I'd really love to see you doing this thing with Paganini though. D minor concerto, please.


----------



## Weston (Jul 11, 2008)

I'm subscribed to Darren Lock's channel and I do think it is a cool idea, but I only listen to his reviews of pieces / albums I'm really familiar with. I'm not very familiar with the Ligeti Chamber Concerto (I've just acquired it recently -- so far not my favorite Ligeti  ) and not sure how to play it simultaneously. But, yes, I think I'd try this once in a while.


----------



## Avey (Mar 5, 2013)

Because I don't have any friends/peers/superiors that (I know) listen to classical music, I satisfy my need to discuss/vent on music here. I think many of us are the same.

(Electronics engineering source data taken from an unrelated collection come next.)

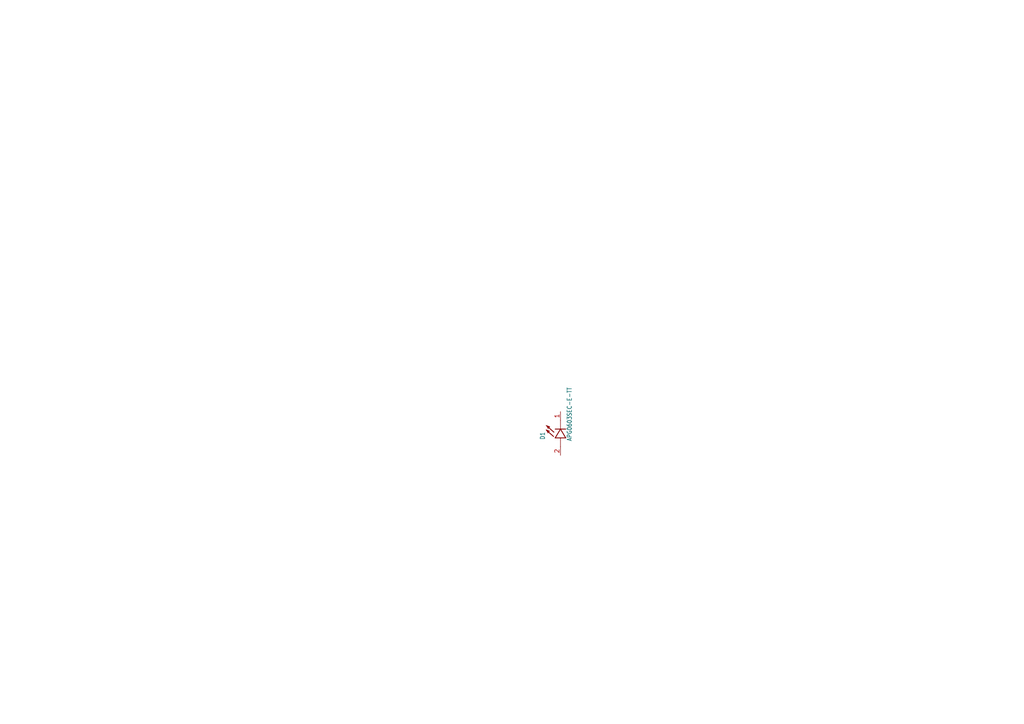
<source format=kicad_sch>
(kicad_sch
	(version 20231120)
	(generator "eeschema")
	(generator_version "8.0")
	(uuid "a2bfafe5-1dd6-425f-943c-a6fc88437e10")
	(paper "A4")
	
	(symbol
		(lib_id "pre_schematic_v1-eagle-import:APG0603SEC-E-TT")
		(at 162.56 124.46 90)
		(unit 1)
		(exclude_from_sim no)
		(in_bom yes)
		(on_board yes)
		(dnp no)
		(uuid "76dd9168-b6fd-4818-ac40-78ca76ed94ef")
		(property "Reference" "D1"
			(at 158.0642 127.5588 0)
			(effects
				(font
					(size 1.27 1.0795)
				)
				(justify left bottom)
			)
		)
		(property "Value" "APG0603SEC-E-TT"
			(at 165.862 128.016 0)
			(effects
				(font
					(size 1.27 1.0795)
				)
				(justify left bottom)
			)
		)
		(property "Footprint" "pre_schematic_v1:LED_APG0603SEC-E-TT"
			(at 162.56 124.46 0)
			(effects
				(font
					(size 1.27 1.27)
				)
				(hide yes)
			)
		)
		(property "Datasheet" ""
			(at 162.56 124.46 0)
			(effects
				(font
					(size 1.27 1.27)
				)
				(hide yes)
			)
		)
		(property "Description" "https://pricing.snapeda.com/parts/APG0603SEC-E-TT/Kingbright/view-part?ref=eda Check availability"
			(at 162.56 124.46 0)
			(effects
				(font
					(size 1.27 1.27)
				)
				(hide yes)
			)
		)
		(pin "1"
			(uuid "fe159fc7-cc09-4a69-98c0-7d5c521c0c15")
		)
		(pin "2"
			(uuid "2cb23252-2fe1-4a3d-b6cd-6b486a59aa40")
		)
		(instances
			(project ""
				(path "/a2bfafe5-1dd6-425f-943c-a6fc88437e10"
					(reference "D1")
					(unit 1)
				)
			)
		)
	)
	(sheet_instances
		(path "/"
			(page "1")
		)
	)
)

</source>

It'd be great to be able to discuss all of this in person, but in reality, especially for people my age (23), classical music isn't exactly popular. Thus, this forum is my social avenue.

That said, I think the "live listen" concept could equally satisfy my desire to hear/discuss classical music. I'm a huge fan of Bill McGlaughlin's Exploring Music program -- which I often play in the background cooking/writing/studying -- and I think this video would be just as interesting.

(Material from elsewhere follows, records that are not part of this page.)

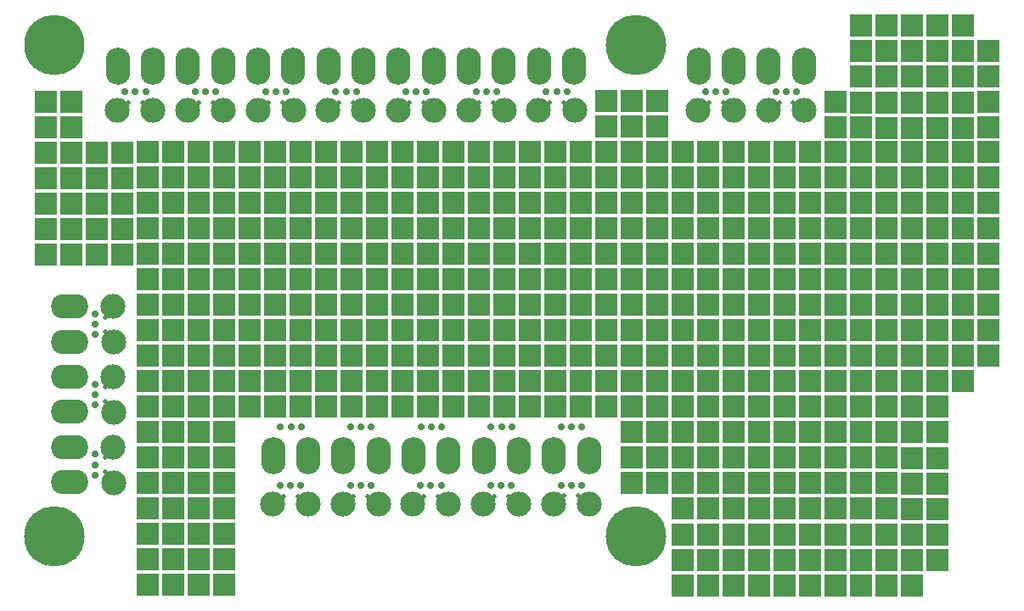
<source format=gts>
G04*
G04 #@! TF.GenerationSoftware,Altium Limited,Altium Designer,18.0.7 (293)*
G04*
G04 Layer_Color=8388736*
%FSLAX25Y25*%
%MOIN*%
G70*
G01*
G75*
%ADD11R,0.08800X0.08800*%
%ADD12R,0.08800X0.08800*%
%ADD13C,0.02800*%
%ADD14C,0.09800*%
%ADD15O,0.09658X0.14580*%
%ADD16O,0.14580X0.09658*%
%ADD17C,0.23716*%
%ADD18O,0.23622X0.23716*%
%ADD19C,0.01968*%
D11*
X840512Y305275D02*
D03*
X870525Y424925D02*
D03*
Y414925D02*
D03*
Y404925D02*
D03*
X850525Y384925D02*
D03*
X840525D02*
D03*
X850525Y404925D02*
D03*
X840525Y394925D02*
D03*
X850525Y414925D02*
D03*
Y424925D02*
D03*
X860525Y404925D02*
D03*
Y414925D02*
D03*
Y424925D02*
D03*
X900537Y414925D02*
D03*
Y394925D02*
D03*
Y404925D02*
D03*
X880538D02*
D03*
X890537D02*
D03*
X880538Y414925D02*
D03*
X890537D02*
D03*
Y424925D02*
D03*
X880538D02*
D03*
X900537Y384925D02*
D03*
X880538Y384850D02*
D03*
X890537D02*
D03*
X880538Y394850D02*
D03*
X890537D02*
D03*
X850525D02*
D03*
X860525Y384850D02*
D03*
Y394850D02*
D03*
X870525D02*
D03*
Y384850D02*
D03*
X860513Y205200D02*
D03*
X880525Y255200D02*
D03*
X870525D02*
D03*
Y205200D02*
D03*
Y225200D02*
D03*
X880525D02*
D03*
Y215200D02*
D03*
X870525D02*
D03*
Y235200D02*
D03*
X880525D02*
D03*
Y245200D02*
D03*
X870525D02*
D03*
X900525Y295275D02*
D03*
Y305275D02*
D03*
Y325275D02*
D03*
Y315275D02*
D03*
Y335275D02*
D03*
Y345275D02*
D03*
Y375275D02*
D03*
Y355275D02*
D03*
Y365275D02*
D03*
X870525Y305275D02*
D03*
X880525D02*
D03*
Y295275D02*
D03*
X870525D02*
D03*
Y275275D02*
D03*
X880525D02*
D03*
Y285275D02*
D03*
X870525D02*
D03*
X890525D02*
D03*
Y295275D02*
D03*
Y305275D02*
D03*
X880525Y265275D02*
D03*
X870525D02*
D03*
Y345275D02*
D03*
X880525D02*
D03*
Y335275D02*
D03*
X870525D02*
D03*
Y315275D02*
D03*
X880525D02*
D03*
Y325275D02*
D03*
X870525D02*
D03*
X890525D02*
D03*
Y315275D02*
D03*
Y335275D02*
D03*
Y345275D02*
D03*
Y375275D02*
D03*
Y355275D02*
D03*
Y365275D02*
D03*
X870525D02*
D03*
X880525D02*
D03*
Y355275D02*
D03*
X870525D02*
D03*
Y375275D02*
D03*
X880525D02*
D03*
X580513D02*
D03*
X570512D02*
D03*
Y355275D02*
D03*
X580513D02*
D03*
Y365275D02*
D03*
X570512D02*
D03*
X590513D02*
D03*
X600513D02*
D03*
Y355275D02*
D03*
X590513D02*
D03*
Y375275D02*
D03*
X600513D02*
D03*
X640513D02*
D03*
X630513D02*
D03*
Y355275D02*
D03*
X640513D02*
D03*
Y365275D02*
D03*
X630513D02*
D03*
X610512D02*
D03*
X620512D02*
D03*
Y355275D02*
D03*
X610512D02*
D03*
Y375275D02*
D03*
X620512D02*
D03*
X610512Y345275D02*
D03*
X620512D02*
D03*
Y335275D02*
D03*
X610512D02*
D03*
Y315275D02*
D03*
X620512D02*
D03*
Y325275D02*
D03*
X610512D02*
D03*
X630513D02*
D03*
X640513D02*
D03*
Y315275D02*
D03*
X630513D02*
D03*
Y335275D02*
D03*
X640513D02*
D03*
Y345275D02*
D03*
X630513D02*
D03*
X590513D02*
D03*
X600513D02*
D03*
Y335275D02*
D03*
X590513D02*
D03*
Y315275D02*
D03*
X600513D02*
D03*
Y325275D02*
D03*
X590513D02*
D03*
X570512D02*
D03*
X580513D02*
D03*
Y315275D02*
D03*
X570512D02*
D03*
Y335275D02*
D03*
X580513D02*
D03*
Y345275D02*
D03*
X570512D02*
D03*
X650513D02*
D03*
X660512D02*
D03*
Y335275D02*
D03*
X650513D02*
D03*
Y315275D02*
D03*
X660512D02*
D03*
Y325275D02*
D03*
X650513D02*
D03*
X670512D02*
D03*
X680513D02*
D03*
Y315275D02*
D03*
X670512D02*
D03*
Y335275D02*
D03*
X680513D02*
D03*
Y345275D02*
D03*
X670512D02*
D03*
X710512D02*
D03*
X720512D02*
D03*
Y335275D02*
D03*
X710512D02*
D03*
Y315275D02*
D03*
X720512D02*
D03*
Y325275D02*
D03*
X710512D02*
D03*
X690513D02*
D03*
X700513D02*
D03*
Y315275D02*
D03*
X690513D02*
D03*
Y335275D02*
D03*
X700513D02*
D03*
Y345275D02*
D03*
X690513D02*
D03*
X700513Y375275D02*
D03*
X690513D02*
D03*
Y355275D02*
D03*
X700513D02*
D03*
Y365275D02*
D03*
X690513D02*
D03*
X710512D02*
D03*
X720512D02*
D03*
Y355275D02*
D03*
X710512D02*
D03*
Y375275D02*
D03*
X720512D02*
D03*
X680513D02*
D03*
X670512D02*
D03*
Y355275D02*
D03*
X680513D02*
D03*
Y365275D02*
D03*
X670512D02*
D03*
X650513D02*
D03*
X660512D02*
D03*
Y355275D02*
D03*
X650513D02*
D03*
Y375275D02*
D03*
X660512D02*
D03*
X820512D02*
D03*
X810513D02*
D03*
Y355275D02*
D03*
X820512D02*
D03*
Y365275D02*
D03*
X810513D02*
D03*
X830513D02*
D03*
X840512D02*
D03*
Y355275D02*
D03*
X830513D02*
D03*
Y375275D02*
D03*
X840512D02*
D03*
X850513Y365275D02*
D03*
Y355275D02*
D03*
Y375275D02*
D03*
Y345275D02*
D03*
Y335275D02*
D03*
Y315275D02*
D03*
Y325275D02*
D03*
X830513Y345275D02*
D03*
X840512D02*
D03*
Y335275D02*
D03*
X830513D02*
D03*
Y315275D02*
D03*
X840512D02*
D03*
Y325275D02*
D03*
X830513D02*
D03*
X810513D02*
D03*
X820512D02*
D03*
Y315275D02*
D03*
X810513D02*
D03*
Y335275D02*
D03*
X820512D02*
D03*
Y345275D02*
D03*
X810513D02*
D03*
X730513D02*
D03*
X740513D02*
D03*
Y335275D02*
D03*
X730513D02*
D03*
Y315275D02*
D03*
X740513D02*
D03*
Y325275D02*
D03*
X730513D02*
D03*
X750513D02*
D03*
X760512D02*
D03*
Y315275D02*
D03*
X750513D02*
D03*
Y335275D02*
D03*
X760512D02*
D03*
Y345275D02*
D03*
X750513D02*
D03*
X790513D02*
D03*
X800513D02*
D03*
Y335275D02*
D03*
X790513D02*
D03*
Y315275D02*
D03*
X800513D02*
D03*
Y325275D02*
D03*
X790513D02*
D03*
X770512D02*
D03*
X780513D02*
D03*
Y315275D02*
D03*
X770512D02*
D03*
Y335275D02*
D03*
X780513D02*
D03*
Y345275D02*
D03*
X770512D02*
D03*
Y355275D02*
D03*
X780513D02*
D03*
Y365275D02*
D03*
X770512D02*
D03*
X790513D02*
D03*
X800513D02*
D03*
Y355275D02*
D03*
X790513D02*
D03*
Y375275D02*
D03*
X800513D02*
D03*
X750513Y355275D02*
D03*
X760512D02*
D03*
Y365275D02*
D03*
X750513D02*
D03*
X730513D02*
D03*
X740513D02*
D03*
Y355275D02*
D03*
X730513D02*
D03*
Y375275D02*
D03*
X740513D02*
D03*
X730513Y305275D02*
D03*
X740513D02*
D03*
Y295275D02*
D03*
X730513D02*
D03*
Y275275D02*
D03*
X740513D02*
D03*
Y285275D02*
D03*
X730513D02*
D03*
X750513D02*
D03*
X760512D02*
D03*
Y275275D02*
D03*
X750513D02*
D03*
Y295275D02*
D03*
X760512D02*
D03*
Y305275D02*
D03*
X750513D02*
D03*
X790513D02*
D03*
X800513D02*
D03*
Y295275D02*
D03*
X790513D02*
D03*
Y275275D02*
D03*
X800513D02*
D03*
Y285275D02*
D03*
X790513D02*
D03*
X770512D02*
D03*
X780513D02*
D03*
Y275275D02*
D03*
X770512D02*
D03*
Y295275D02*
D03*
X780513D02*
D03*
Y305275D02*
D03*
X770512D02*
D03*
Y265275D02*
D03*
X780513D02*
D03*
Y255275D02*
D03*
X770512D02*
D03*
X780513Y235275D02*
D03*
Y245275D02*
D03*
X770512D02*
D03*
X790513D02*
D03*
X800513D02*
D03*
Y235275D02*
D03*
X790513D02*
D03*
Y255275D02*
D03*
X800513D02*
D03*
Y265275D02*
D03*
X790513D02*
D03*
X760512D02*
D03*
Y255275D02*
D03*
Y245275D02*
D03*
X810513Y265275D02*
D03*
X820512D02*
D03*
Y255275D02*
D03*
X810513D02*
D03*
Y235275D02*
D03*
X820512D02*
D03*
Y245275D02*
D03*
X810513D02*
D03*
X830513D02*
D03*
X840512D02*
D03*
Y235275D02*
D03*
X830513D02*
D03*
Y255275D02*
D03*
X840512D02*
D03*
Y265275D02*
D03*
X830513D02*
D03*
X850513Y245275D02*
D03*
X860513D02*
D03*
Y235275D02*
D03*
X850513D02*
D03*
Y255275D02*
D03*
X860513D02*
D03*
X850513Y265275D02*
D03*
Y305275D02*
D03*
Y295275D02*
D03*
Y275275D02*
D03*
Y285275D02*
D03*
X830513Y305275D02*
D03*
X840512Y295275D02*
D03*
X830513D02*
D03*
Y275275D02*
D03*
X840512D02*
D03*
Y285275D02*
D03*
X830513D02*
D03*
X810513D02*
D03*
X820512D02*
D03*
Y275275D02*
D03*
X810513D02*
D03*
Y295275D02*
D03*
X820512D02*
D03*
Y305275D02*
D03*
X810513D02*
D03*
X650513D02*
D03*
X660512D02*
D03*
Y295275D02*
D03*
X650513D02*
D03*
Y275275D02*
D03*
X660512D02*
D03*
Y285275D02*
D03*
X650513D02*
D03*
X670512D02*
D03*
X680513D02*
D03*
Y275275D02*
D03*
X670512D02*
D03*
Y295275D02*
D03*
X680513D02*
D03*
Y305275D02*
D03*
X670512D02*
D03*
X710512D02*
D03*
X720512D02*
D03*
Y295275D02*
D03*
X710512D02*
D03*
Y275275D02*
D03*
X720512D02*
D03*
Y285275D02*
D03*
X710512D02*
D03*
X690513D02*
D03*
X700513D02*
D03*
Y275275D02*
D03*
X690513D02*
D03*
Y295275D02*
D03*
X700513D02*
D03*
Y305275D02*
D03*
X690513D02*
D03*
X570512Y265275D02*
D03*
X580513D02*
D03*
Y255275D02*
D03*
X570512D02*
D03*
Y235275D02*
D03*
X580513D02*
D03*
Y245275D02*
D03*
X570512D02*
D03*
X590513D02*
D03*
X600513D02*
D03*
Y235275D02*
D03*
X590513D02*
D03*
Y255275D02*
D03*
X600513D02*
D03*
Y265275D02*
D03*
X590513D02*
D03*
X610512Y305275D02*
D03*
X620512D02*
D03*
Y295275D02*
D03*
X610512D02*
D03*
Y275275D02*
D03*
X620512D02*
D03*
Y285275D02*
D03*
X610512D02*
D03*
X630513D02*
D03*
X640513D02*
D03*
Y275275D02*
D03*
X630513D02*
D03*
Y295275D02*
D03*
X640513D02*
D03*
Y305275D02*
D03*
X630513D02*
D03*
X590513D02*
D03*
X600513D02*
D03*
Y295275D02*
D03*
X590513D02*
D03*
Y275275D02*
D03*
X600513D02*
D03*
Y285275D02*
D03*
X590513D02*
D03*
X570512D02*
D03*
X580513D02*
D03*
Y275275D02*
D03*
X570512D02*
D03*
Y295275D02*
D03*
X580513D02*
D03*
Y305275D02*
D03*
X570512D02*
D03*
X550488Y345225D02*
D03*
X560488D02*
D03*
Y335225D02*
D03*
X550488D02*
D03*
X530487D02*
D03*
X540487D02*
D03*
Y345225D02*
D03*
X530487D02*
D03*
Y375225D02*
D03*
Y355225D02*
D03*
X540487D02*
D03*
Y365225D02*
D03*
X530487D02*
D03*
X550488D02*
D03*
X560488D02*
D03*
Y355225D02*
D03*
X550488D02*
D03*
Y375225D02*
D03*
X560488D02*
D03*
X850537Y225213D02*
D03*
X860538D02*
D03*
Y215212D02*
D03*
X850537D02*
D03*
Y205212D02*
D03*
X830538Y225213D02*
D03*
X840537D02*
D03*
Y215212D02*
D03*
X830538D02*
D03*
X840537Y205212D02*
D03*
X830538D02*
D03*
X810538D02*
D03*
X820537D02*
D03*
X810538Y215212D02*
D03*
X820537D02*
D03*
Y225213D02*
D03*
X810538D02*
D03*
X790538D02*
D03*
X800537D02*
D03*
Y215212D02*
D03*
X790538D02*
D03*
X800537Y205212D02*
D03*
X790538D02*
D03*
X780538D02*
D03*
Y215212D02*
D03*
Y225213D02*
D03*
X570500Y225325D02*
D03*
Y215325D02*
D03*
Y205325D02*
D03*
X580500D02*
D03*
X590500D02*
D03*
X580500Y215325D02*
D03*
X590500D02*
D03*
Y225325D02*
D03*
X580500D02*
D03*
X600500D02*
D03*
Y215325D02*
D03*
Y205325D02*
D03*
X750513Y385275D02*
D03*
X760512D02*
D03*
Y375275D02*
D03*
X750513D02*
D03*
Y395275D02*
D03*
X760512D02*
D03*
X770512Y385275D02*
D03*
X780513Y375275D02*
D03*
X770512D02*
D03*
Y395275D02*
D03*
X860513Y285275D02*
D03*
Y275275D02*
D03*
Y295275D02*
D03*
Y305275D02*
D03*
Y325275D02*
D03*
Y315275D02*
D03*
Y335275D02*
D03*
Y345275D02*
D03*
Y375275D02*
D03*
Y355275D02*
D03*
Y365275D02*
D03*
Y265275D02*
D03*
D12*
X530487Y385225D02*
D03*
X540487D02*
D03*
Y375225D02*
D03*
X530487Y395225D02*
D03*
X540487D02*
D03*
D13*
X732713Y244462D02*
D03*
X736763D02*
D03*
X740853Y244429D02*
D03*
X740987Y267536D02*
D03*
X736937D02*
D03*
X732887D02*
D03*
X705150Y244350D02*
D03*
X709200D02*
D03*
X713291Y244317D02*
D03*
X713424Y267423D02*
D03*
X709374D02*
D03*
X705324D02*
D03*
X677588Y244350D02*
D03*
X681637D02*
D03*
X685728Y244317D02*
D03*
X685862Y267423D02*
D03*
X681812D02*
D03*
X677762D02*
D03*
X650025Y244350D02*
D03*
X654075D02*
D03*
X658166Y244317D02*
D03*
X658299Y267423D02*
D03*
X654249D02*
D03*
X650199D02*
D03*
X622463Y244350D02*
D03*
X626512D02*
D03*
X630603Y244317D02*
D03*
X630737Y267423D02*
D03*
X626687D02*
D03*
X622637D02*
D03*
X825194Y399038D02*
D03*
X821144D02*
D03*
X817094D02*
D03*
X797632D02*
D03*
X793582D02*
D03*
X789532D02*
D03*
X735082D02*
D03*
X731032D02*
D03*
X726982D02*
D03*
X707519D02*
D03*
X703469D02*
D03*
X699419D02*
D03*
X679957D02*
D03*
X675907D02*
D03*
X671857D02*
D03*
X652394D02*
D03*
X648344D02*
D03*
X644294D02*
D03*
X624832D02*
D03*
X620782D02*
D03*
X616732D02*
D03*
X597269D02*
D03*
X593219D02*
D03*
X589169D02*
D03*
X569707D02*
D03*
X565657D02*
D03*
X561607D02*
D03*
X549788Y311744D02*
D03*
Y307694D02*
D03*
Y303644D02*
D03*
Y284182D02*
D03*
Y280132D02*
D03*
Y276082D02*
D03*
Y248519D02*
D03*
Y252569D02*
D03*
Y256619D02*
D03*
D14*
X743778Y237229D02*
D03*
X729716Y237117D02*
D03*
X716216D02*
D03*
X702153Y237004D02*
D03*
X688653Y237117D02*
D03*
X674591Y237004D02*
D03*
X661091Y237117D02*
D03*
X647028Y237004D02*
D03*
X633528Y237117D02*
D03*
X619466Y237004D02*
D03*
X814057Y391725D02*
D03*
X828119Y391838D02*
D03*
X786494Y391725D02*
D03*
X800557Y391838D02*
D03*
X723944Y391725D02*
D03*
X738007Y391838D02*
D03*
X696382Y391725D02*
D03*
X710444Y391838D02*
D03*
X668819Y391725D02*
D03*
X682882Y391838D02*
D03*
X641257Y391725D02*
D03*
X655319Y391838D02*
D03*
X613694Y391725D02*
D03*
X627757Y391838D02*
D03*
X586132Y391725D02*
D03*
X600194Y391838D02*
D03*
X558569Y391725D02*
D03*
X572632Y391838D02*
D03*
X557100Y300607D02*
D03*
X556987Y314669D02*
D03*
X557100Y273044D02*
D03*
X556987Y287107D02*
D03*
Y259544D02*
D03*
X557100Y245482D02*
D03*
D15*
X661047Y255938D02*
D03*
X647267D02*
D03*
X633488D02*
D03*
X619708D02*
D03*
X696523Y408976D02*
D03*
X710303D02*
D03*
X613846D02*
D03*
X627626D02*
D03*
X668964D02*
D03*
X682744D02*
D03*
X586287D02*
D03*
X600067D02*
D03*
X814240D02*
D03*
X828020D02*
D03*
X743724Y255938D02*
D03*
X729944D02*
D03*
X641405Y408976D02*
D03*
X655185D02*
D03*
X558728D02*
D03*
X572508D02*
D03*
X688607Y255938D02*
D03*
X674827D02*
D03*
X716166D02*
D03*
X702386D02*
D03*
X724083Y408976D02*
D03*
X737862D02*
D03*
X786681D02*
D03*
X800460D02*
D03*
D16*
X539886Y245697D02*
D03*
Y259477D02*
D03*
Y300816D02*
D03*
Y314595D02*
D03*
Y273256D02*
D03*
Y287036D02*
D03*
D17*
X762271Y417351D02*
D03*
Y224437D02*
D03*
X533925D02*
D03*
D18*
Y417351D02*
D03*
D19*
X739616Y240267D02*
D03*
X733991D02*
D03*
X712053Y240154D02*
D03*
X706428D02*
D03*
X684491D02*
D03*
X678866D02*
D03*
X656928D02*
D03*
X651303D02*
D03*
X629366D02*
D03*
X623741D02*
D03*
X818332Y394875D02*
D03*
X823957D02*
D03*
X790769D02*
D03*
X796394D02*
D03*
X728219D02*
D03*
X733844D02*
D03*
X700657D02*
D03*
X706282D02*
D03*
X673094D02*
D03*
X678719D02*
D03*
X645532D02*
D03*
X651157D02*
D03*
X617969D02*
D03*
X623594D02*
D03*
X590407D02*
D03*
X596032D02*
D03*
X562844D02*
D03*
X568469D02*
D03*
X553950Y304882D02*
D03*
Y310507D02*
D03*
Y277319D02*
D03*
Y282944D02*
D03*
Y255382D02*
D03*
Y249757D02*
D03*
M02*

</source>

The problem, however, is that we aren't hearing the music. It's commentary on sound that we don't hear. We may know the piece, but it'd be much better to be able to follow along with the music AND have comments. No one will complain if you speak over the music, as that's the whole point -- "live listen" commentary. So, if you do it again in the future, I'd have the music too.

Also, because I"m not classically-trained, technical tidbits are far more interesting to me than pure emotional responses to music, as we all possess different emotions given any particular work. _Viola_-dude --> analyze viola-heavy pieces?


----------



## PetrB (Feb 28, 2012)

This is missing, twofold, "performance."

1.) the actual music -- leaving it out leaves us out of participating along with you.

2.) A super soft-spoken, laid-back slow tempo verbal delivery with gaps of silence measurable in seconds, the only content being a "listen to me perceive" spiel, is also 'not a performance.'

[Granted, you say, "It's probably best if you listen to the piece I'm listening to along with my video." I'm sure you know that synchronization here is impossible, and the best thing to do would have been to embed the audio in your presentation.]

The moment I realized there was no audible music to tie in to your comments, I felt like I was a voyeur to a session between you and a shrink, your merely talking about your reaction to Rorschach blots or some such, and I lost any and all interest right there.

"Nocializing" is when you are busy with your iPhone while ignoring present company.

Putting on your earphones and excluding the viewer from the music itself, and the expecting us to be interested in what you have to say about what you are hearing that we are not _is damned close to nocializing._

I need a lot more than is here delivered (feel there is 'nothing delivered,' actually) for this premise to work in any way.


----------



## violadude (May 2, 2011)

Ok so it sounds like the overwhelming majority wants sound with the video. I don't know why I didn't think of that to be honest. I was a little bit worried about copyright claims, but whatever.

Here I re-uploaded it with the music in the video. I think it's a lot better. What do you guys think?


----------